An HVO update published last night stated: “Due to the presence of the water lake at the summit of Kilauea and the potential for steam-driven explosions and related hazards, HVO elevated Kilauea’s volcano alert level to WARNING and its aviation color code to RED on December 20 as the progression of events was uncertain.
“The water lake at the summit of Kilauea has boiled away and an effusive eruption has commenced, with three vents in the wall of Halemaʻumaʻu crater generating lava flows that are contributing to a growing lava lake at the base of Halemaʻumaʻu crater.
“The eruption is currently confined to Halemaʻumaʻu crater.
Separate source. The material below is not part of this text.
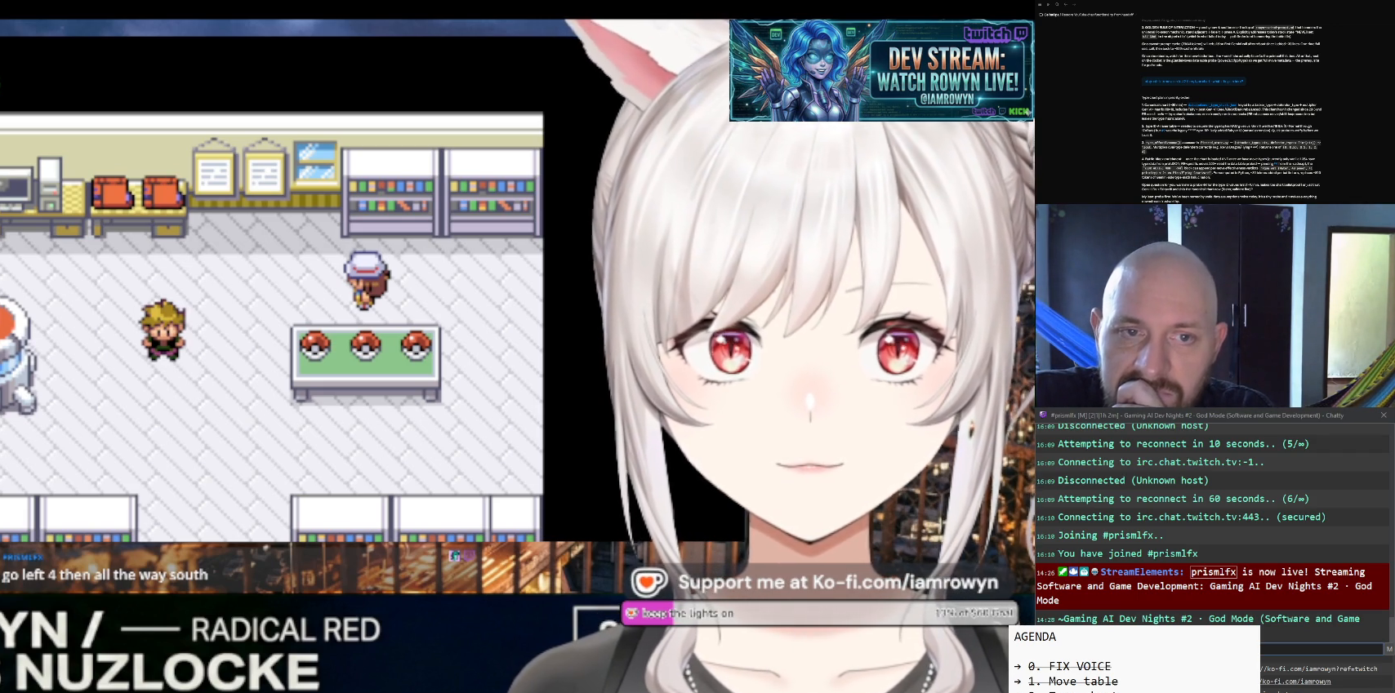
{"buttons": ["DPAD_LEFT"], "events": []}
“HVO has decreased Kilauea’s volcano alert level to WATCH and its aviation color code to ORANGE, reflecting the less-hazardous nature of the ongoing eruption.”
Speaking at the height of the 2018 eruption, Harry Kim, who was at the time Mayor of Big Island, told Express.co.uk: “Some of your readers might think this is a common occurrence but this is unprecedented.
“We are going through something on Big Island which no living person has ever gone through before.
“One of the things about this kind of emergency is that it is not like a tsunami, or an earthquake, where you can say when it is over.
“This situation is unique – there is not a scientist alive who would dare make a prediction about when it is going to end.”